PROBLEM →
When you print the material, keep every line identical to the original.

SUPPLIED DATA →

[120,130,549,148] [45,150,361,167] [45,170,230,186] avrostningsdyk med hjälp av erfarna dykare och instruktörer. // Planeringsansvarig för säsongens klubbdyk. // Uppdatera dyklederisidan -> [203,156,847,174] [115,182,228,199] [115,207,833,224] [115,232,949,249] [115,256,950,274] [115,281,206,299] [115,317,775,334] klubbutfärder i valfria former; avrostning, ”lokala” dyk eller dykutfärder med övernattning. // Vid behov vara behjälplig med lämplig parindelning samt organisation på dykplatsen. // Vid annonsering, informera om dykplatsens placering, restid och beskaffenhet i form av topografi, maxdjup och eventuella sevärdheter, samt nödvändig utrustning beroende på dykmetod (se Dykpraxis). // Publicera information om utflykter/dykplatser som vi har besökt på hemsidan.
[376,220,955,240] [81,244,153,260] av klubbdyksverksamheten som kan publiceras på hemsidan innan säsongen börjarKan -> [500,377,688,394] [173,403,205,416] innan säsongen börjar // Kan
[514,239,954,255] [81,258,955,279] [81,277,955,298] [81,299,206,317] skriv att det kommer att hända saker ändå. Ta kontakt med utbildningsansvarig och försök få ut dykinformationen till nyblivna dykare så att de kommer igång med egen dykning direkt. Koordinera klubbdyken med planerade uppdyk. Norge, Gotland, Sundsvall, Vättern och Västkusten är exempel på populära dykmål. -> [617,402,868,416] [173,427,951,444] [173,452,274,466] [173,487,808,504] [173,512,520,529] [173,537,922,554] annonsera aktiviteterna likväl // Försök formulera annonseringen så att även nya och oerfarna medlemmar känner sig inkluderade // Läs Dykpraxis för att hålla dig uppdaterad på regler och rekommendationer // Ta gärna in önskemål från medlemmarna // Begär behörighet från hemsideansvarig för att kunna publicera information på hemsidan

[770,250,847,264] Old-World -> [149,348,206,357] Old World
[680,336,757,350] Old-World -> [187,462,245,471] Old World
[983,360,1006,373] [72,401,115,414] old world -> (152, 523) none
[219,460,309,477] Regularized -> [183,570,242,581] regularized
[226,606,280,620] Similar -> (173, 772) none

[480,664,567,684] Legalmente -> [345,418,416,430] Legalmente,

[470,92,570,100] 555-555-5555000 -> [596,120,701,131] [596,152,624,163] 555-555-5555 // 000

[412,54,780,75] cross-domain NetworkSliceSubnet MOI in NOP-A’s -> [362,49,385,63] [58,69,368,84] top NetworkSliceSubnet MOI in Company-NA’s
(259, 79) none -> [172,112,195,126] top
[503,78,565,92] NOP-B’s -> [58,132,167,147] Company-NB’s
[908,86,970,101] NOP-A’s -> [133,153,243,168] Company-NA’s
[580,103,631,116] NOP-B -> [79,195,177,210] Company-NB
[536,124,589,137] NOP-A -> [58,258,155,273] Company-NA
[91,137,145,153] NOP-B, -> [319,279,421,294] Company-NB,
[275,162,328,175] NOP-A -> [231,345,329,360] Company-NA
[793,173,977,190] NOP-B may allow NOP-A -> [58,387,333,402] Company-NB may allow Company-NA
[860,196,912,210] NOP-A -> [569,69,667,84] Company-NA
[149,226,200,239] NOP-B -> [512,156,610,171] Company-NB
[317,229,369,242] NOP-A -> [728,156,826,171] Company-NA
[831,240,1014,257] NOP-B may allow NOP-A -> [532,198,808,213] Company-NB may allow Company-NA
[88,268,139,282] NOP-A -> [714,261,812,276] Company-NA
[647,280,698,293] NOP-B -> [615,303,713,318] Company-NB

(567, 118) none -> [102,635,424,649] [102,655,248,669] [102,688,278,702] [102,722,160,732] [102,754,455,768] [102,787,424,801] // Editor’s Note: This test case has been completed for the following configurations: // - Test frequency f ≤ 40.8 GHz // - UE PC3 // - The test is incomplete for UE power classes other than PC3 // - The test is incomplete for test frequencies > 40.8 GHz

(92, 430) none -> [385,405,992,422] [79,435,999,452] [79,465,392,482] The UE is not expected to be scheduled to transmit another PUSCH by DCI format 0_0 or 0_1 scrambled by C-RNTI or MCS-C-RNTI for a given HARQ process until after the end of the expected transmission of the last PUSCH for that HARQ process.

ANSWER TO THE EXERCISE →
[120,130,549,148] [45,150,361,167] [45,170,230,186] avrostningsdyk med hjälp av erfarna dykare och instruktörer. // Planeringsansvarig för säsongens klubbdyk. // Uppdatera dyklederisidan -> [203,156,847,174] [115,182,228,199] [115,207,833,224] [115,232,949,249] [115,256,950,274] [115,281,206,299] [115,317,775,334] klubbutfärder i valfria former; avrostning, ”lokala” dyk eller dykutfärder med övernattning. // Vid behov vara behjälplig med lämplig parindelning samt organisation på dykplatsen. // Vid annonsering, informera om dykplatsens placering, restid och beskaffenhet i form av topografi, maxdjup och eventuella sevärdheter, samt nödvändig utrustning beroende på dykmetod (se Dykpraxis). // Publicera information om utflykter/dykplatser som vi har besökt på hemsidan.
[376,220,955,240] [81,244,153,260] av klubbdyksverksamheten som kan publiceras på hemsidan innan säsongen börjarKan -> [500,377,688,394] [173,403,205,416] innan säsongen börjar // Kan
[514,239,954,255] [81,258,955,279] [81,277,955,298] [81,299,206,317] skriv att det kommer att hända saker ändå. Ta kontakt med utbildningsansvarig och försök få ut dykinformationen till nyblivna dykare så att de kommer igång med egen dykning direkt. Koordinera klubbdyken med planerade uppdyk. Norge, Gotland, Sundsvall, Vättern och Västkusten är exempel på populära dykmål. -> [617,402,868,416] [173,427,951,444] [173,452,274,466] [173,487,808,504] [173,512,520,529] [173,537,922,554] annonsera aktiviteterna likväl // Försök formulera annonseringen så att även nya och oerfarna medlemmar känner sig inkluderade // Läs Dykpraxis för att hålla dig uppdaterad på regler och rekommendationer // Ta gärna in önskemål från medlemmarna // Begär behörighet från hemsideansvarig för att kunna publicera information på hemsidan

[770,250,847,264] Old-World -> [149,348,206,357] Old World
[680,336,757,350] Old-World -> [187,462,245,471] Old World
[983,360,1006,373] [72,401,115,414] old world -> (152, 523) none
[219,460,309,477] Regularized -> [183,570,242,581] regularized
[226,606,280,620] Similar -> (173, 772) none

[480,664,567,684] Legalmente -> [345,418,416,430] Legalmente,

[470,92,570,100] 555-555-5555000 -> [596,120,701,131] [596,152,624,163] 555-555-5555 // 000

[412,54,780,75] cross-domain NetworkSliceSubnet MOI in NOP-A’s -> [362,49,385,63] [58,69,368,84] top NetworkSliceSubnet MOI in Company-NA’s
(259, 79) none -> [172,112,195,126] top
[503,78,565,92] NOP-B’s -> [58,132,167,147] Company-NB’s
[908,86,970,101] NOP-A’s -> [133,153,243,168] Company-NA’s
[580,103,631,116] NOP-B -> [79,195,177,210] Company-NB
[536,124,589,137] NOP-A -> [58,258,155,273] Company-NA
[91,137,145,153] NOP-B, -> [319,279,421,294] Company-NB,
[275,162,328,175] NOP-A -> [231,345,329,360] Company-NA
[793,173,977,190] NOP-B may allow NOP-A -> [58,387,333,402] Company-NB may allow Company-NA
[860,196,912,210] NOP-A -> [569,69,667,84] Company-NA
[149,226,200,239] NOP-B -> [512,156,610,171] Company-NB
[317,229,369,242] NOP-A -> [728,156,826,171] Company-NA
[831,240,1014,257] NOP-B may allow NOP-A -> [532,198,808,213] Company-NB may allow Company-NA
[88,268,139,282] NOP-A -> [714,261,812,276] Company-NA
[647,280,698,293] NOP-B -> [615,303,713,318] Company-NB

(567, 118) none -> [102,635,424,649] [102,655,248,669] [102,688,278,702] [102,722,160,732] [102,754,455,768] [102,787,424,801] // Editor’s Note: This test case has been completed for the following configurations: // - Test frequency f ≤ 40.8 GHz // - UE PC3 // - The test is incomplete for UE power classes other than PC3 // - The test is incomplete for test frequencies > 40.8 GHz

(92, 430) none -> [385,405,992,422] [79,435,999,452] [79,465,392,482] The UE is not expected to be scheduled to transmit another PUSCH by DCI format 0_0 or 0_1 scrambled by C-RNTI or MCS-C-RNTI for a given HARQ process until after the end of the expected transmission of the last PUSCH for that HARQ process.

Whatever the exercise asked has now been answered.